Some entries
-*-
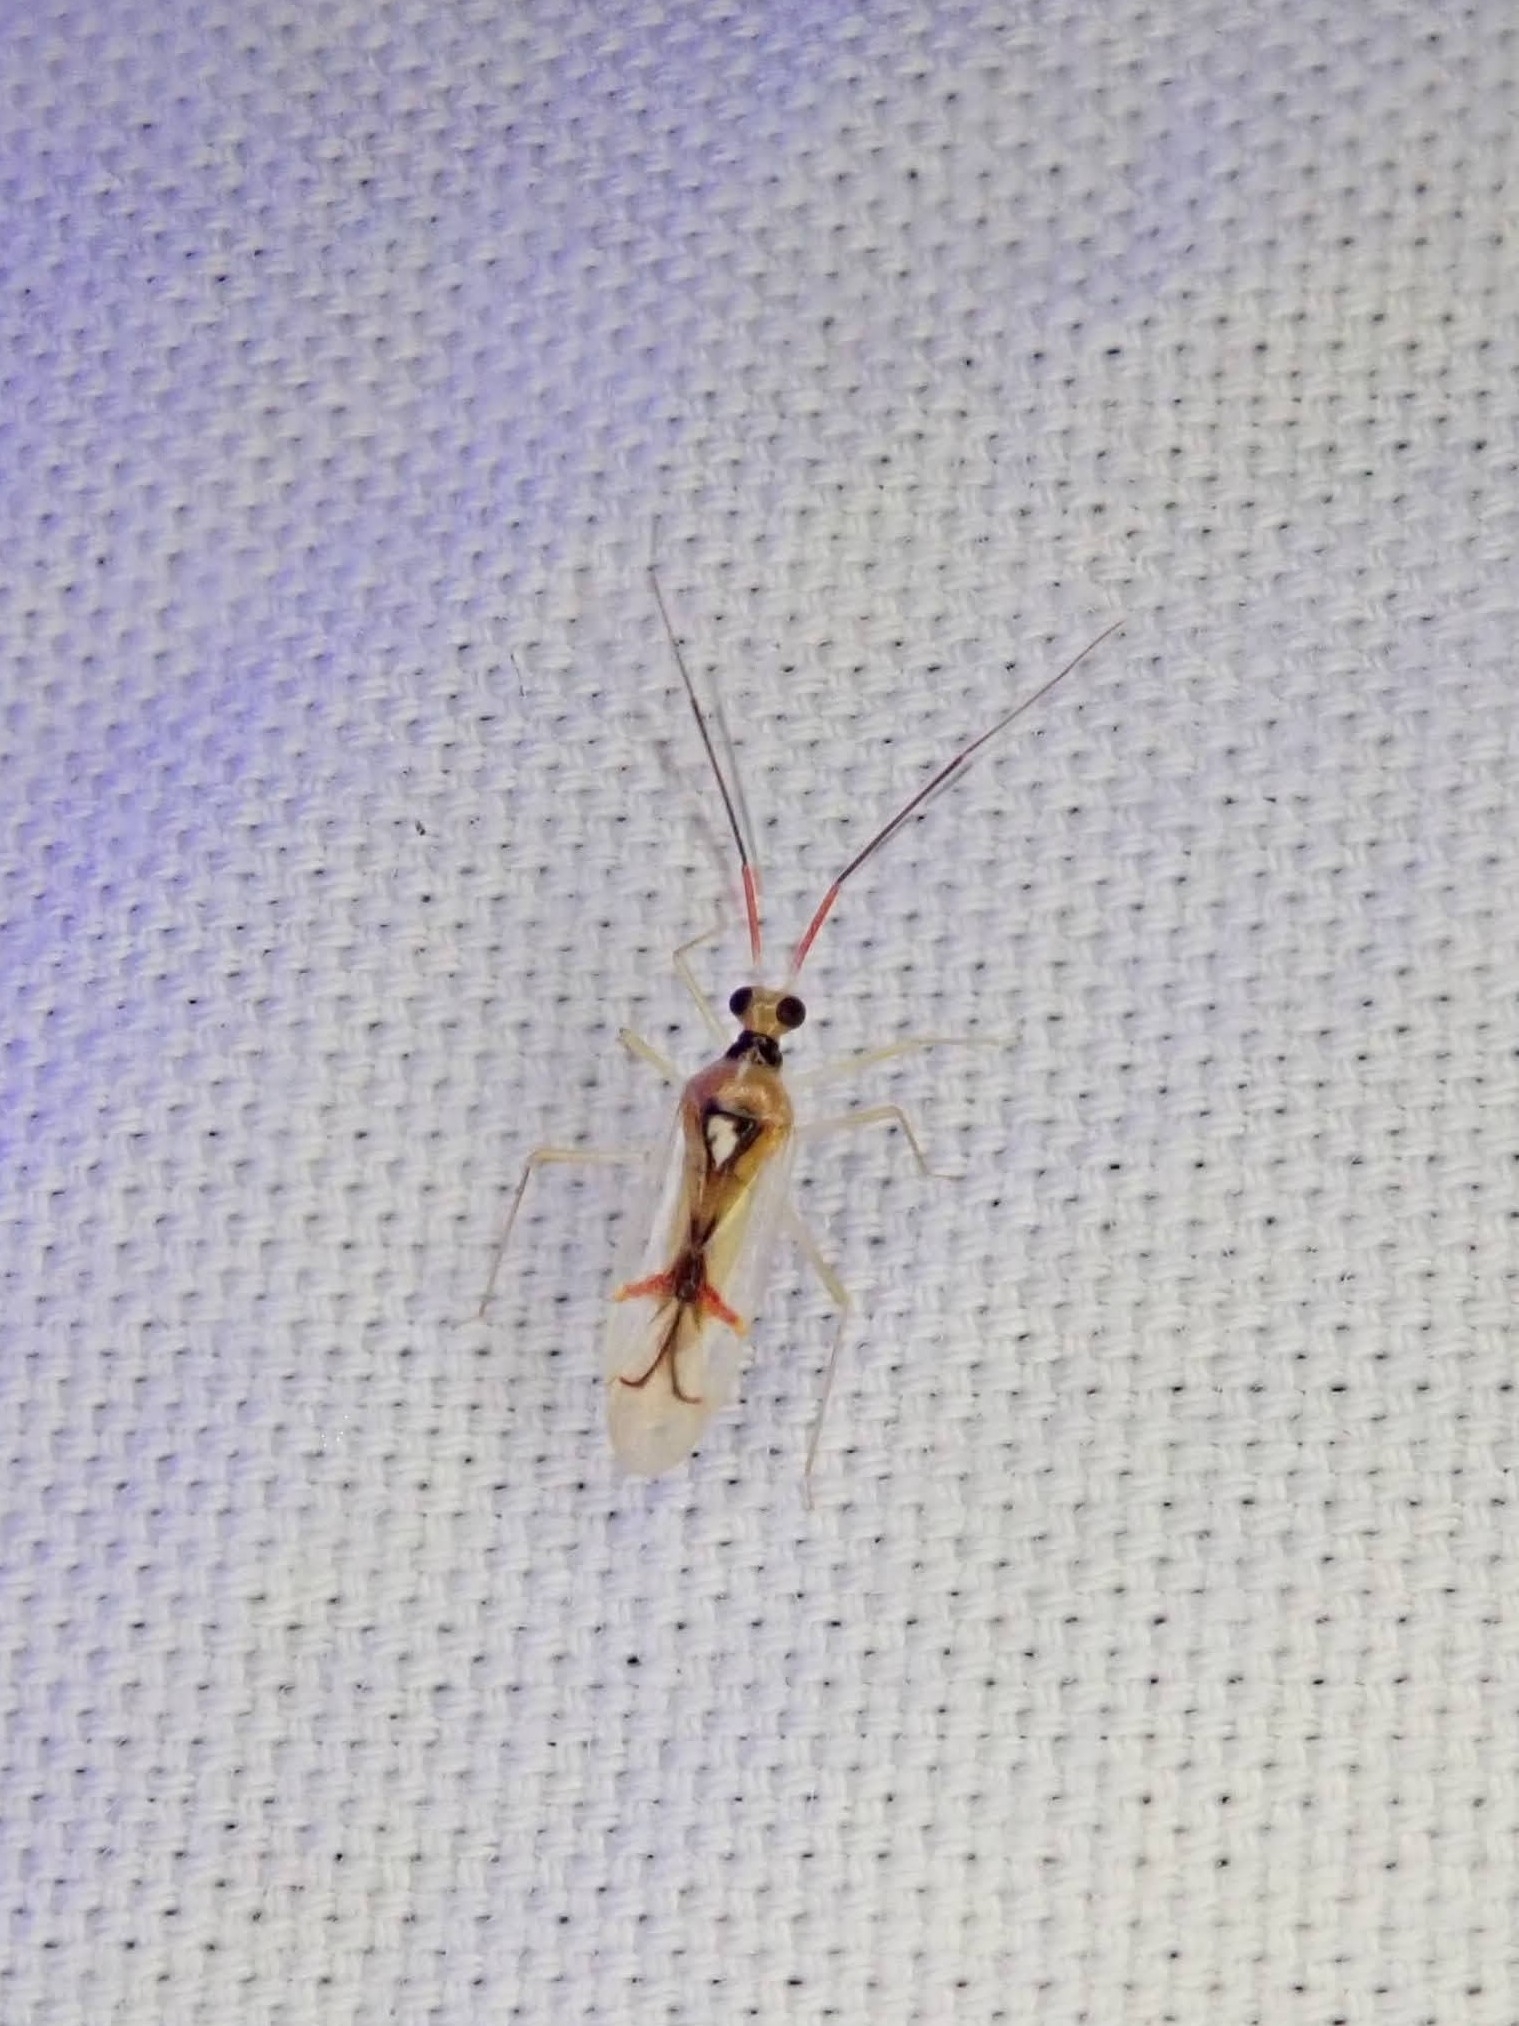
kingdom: Animalia
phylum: Arthropoda
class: Insecta
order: Hemiptera
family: Miridae
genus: Hyaliodes
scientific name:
-*-
**REQUIRED WORK**: Could you update the entries above by writing out their lines again with "scientific name" replaced by "species name" everywhere and nothing else changed, leaving out the pictures?

**RESPONSE**:
kingdom: Animalia
phylum: Arthropoda
class: Insecta
order: Hemiptera
family: Miridae
genus: Hyaliodes
species name:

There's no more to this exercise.